Resmen katliam gibi bilançoların ucundan dönüyoruz hepimiz...
Bir kerelik geçişte en az 5 trafik kazasının kıyısından geçildiğini gördüm...
Son sürat basan adamın karşısına emniyet şeridinde park halinde bekleyen çekici çıktı mesela...
O hızla yeniden sol şeride geçti tabii...
Hele o Çeşme minibüsleri tam bir felaket!
Yine gözümün önünde, emniyet şeridine aynı anda girmeye çalışan iki minübüs çarpışıyordu...
****
Çeşme otobanında "sürücü özgürlüğü" ilan edildi de bizim mi haberimiz yok...

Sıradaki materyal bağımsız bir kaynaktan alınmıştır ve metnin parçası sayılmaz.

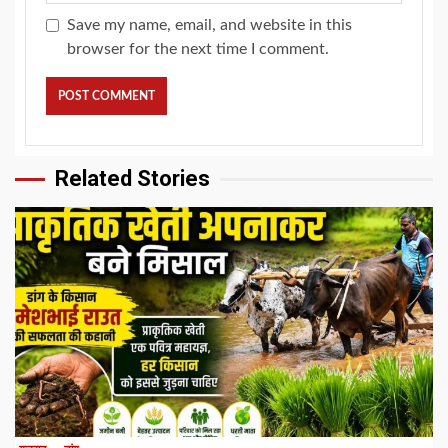
Save my name, email, and website in this
browser for the next time I comment.
Related Stories
1 min read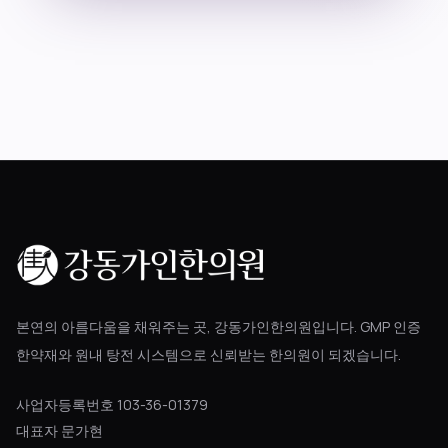
블로그
공지사항
진료 예약
본연의 아름다움을 채워주는 곳, 강동가인한의원입니다. GMP 인증
한약재와 원내 탕전 시스템으로 신뢰받는 한의원이 되겠습니다.
사업자등록번호 103-36-01379
대표자 문가현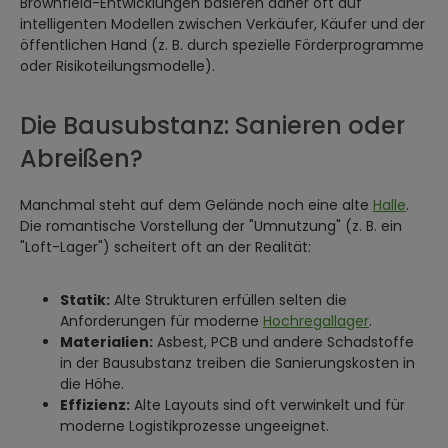
Brownfield-Entwicklungen basieren daher oft auf
intelligenten Modellen zwischen Verkäufer, Käufer und der
öffentlichen Hand (z. B. durch spezielle Förderprogramme
oder Risikoteilungsmodelle).
Die Bausubstanz: Sanieren oder
Abreißen?
Manchmal steht auf dem Gelände noch eine alte
Halle
.
Die romantische Vorstellung der "Umnutzung" (z. B. ein
"Loft-Lager") scheitert oft an der Realität:
Statik:
Alte Strukturen erfüllen selten die
Anforderungen für moderne
Hochregallager
.
Materialien:
Asbest, PCB und andere Schadstoffe
in der Bausubstanz treiben die Sanierungskosten in
die Höhe.
Effizienz:
Alte Layouts sind oft verwinkelt und für
moderne Logistikprozesse ungeeignet.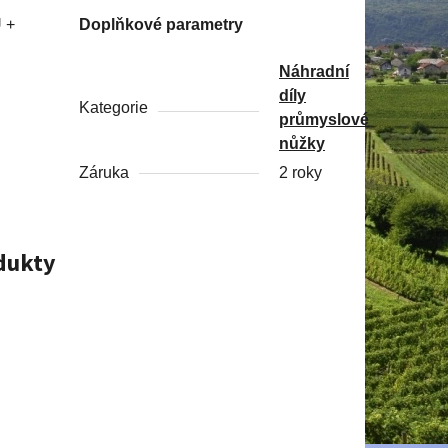
 +
Doplňkové parametry
Náhradní
díly
Kategorie
průmyslové
nůžky
Záruka
2 roky
odukty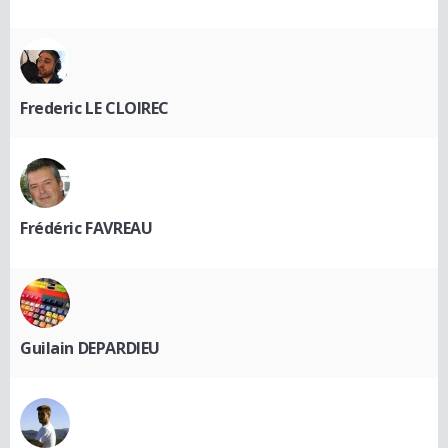
Frederic LE CLOIREC
Frédéric FAVREAU
Guilain DEPARDIEU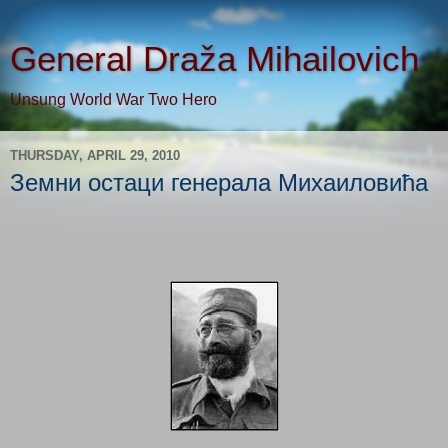
General Draža Mihailovich
Unsung World War Two Hero
THURSDAY, APRIL 29, 2010
Земни остаци генерала Михаиловића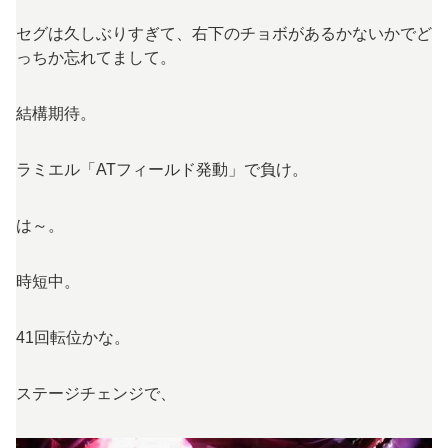
セグは久しぶりすぎて、右下のチョボがあるかないかでど
っちか忘れてまして。
結構期待。
ラミエル「ATフィールド発動」で負け。
は～。
時短中。
41回転位かな。
ステージチェンジで、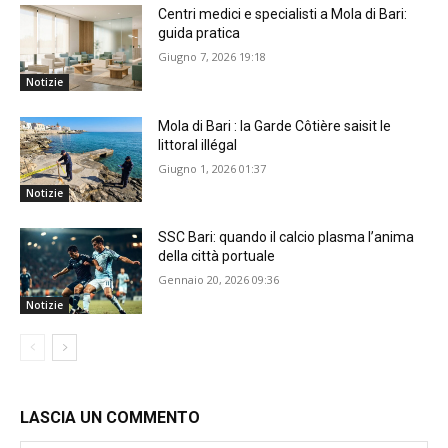
Centri medici e specialisti a Mola di Bari:
guida pratica
Giugno 7, 2026 19:18
Notizie
Mola di Bari : la Garde Côtière saisit le
littoral illégal
Giugno 1, 2026 01:37
Notizie
SSC Bari: quando il calcio plasma l’anima
della città portuale
Gennaio 20, 2026 09:36
Notizie
LASCIA UN COMMENTO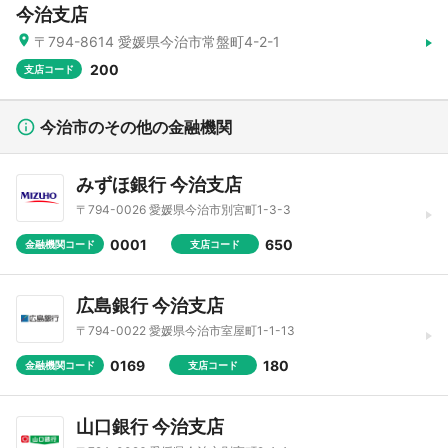
今治支店
〒794-8614 愛媛県今治市常盤町4-2-1
200
支店コード
今治市のその他の金融機関
みずほ銀行 今治支店
〒794-0026 愛媛県今治市別宮町1-3-3
0001
650
金融機関コード
支店コード
広島銀行 今治支店
〒794-0022 愛媛県今治市室屋町1-1-13
0169
180
金融機関コード
支店コード
山口銀行 今治支店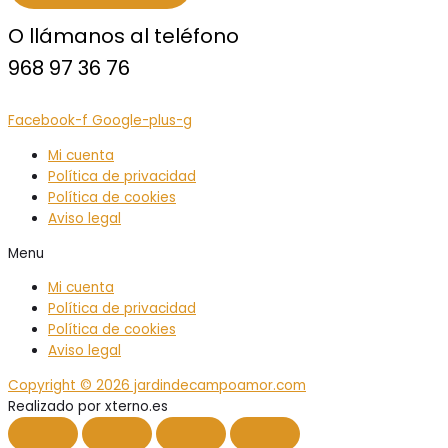
O llámanos al teléfono
968 97 36 76
Facebook-f
Google-plus-g
Mi cuenta
Política de privacidad
Política de cookies
Aviso legal
Menu
Mi cuenta
Política de privacidad
Política de cookies
Aviso legal
Copyright © 2026 jardindecampoamor.com
Realizado por xterno.es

Baktılar kendimizi denizi atmak için böylesine çıldırıyoruz, "iyot krizi"ne girdik, kıyamayıp "hadi bu şerit de bizden olsun mu" dediler.
Yoksa bu "arsızlığın" bir bedeli var mı?
Gişe çıkışlarında bekleyen trafik polisleri, bu ihlalleri yapan sürücülere ceza kesiyor mu?
"Gel bakalım özgür çocuk... Rüzgarla dansın bedeli" diye, ellerine ceza makbuzu veriliyor mu?
Radarla hız kontrolü var da, bu ihlallerin kontrolü yapılabiliyor mu?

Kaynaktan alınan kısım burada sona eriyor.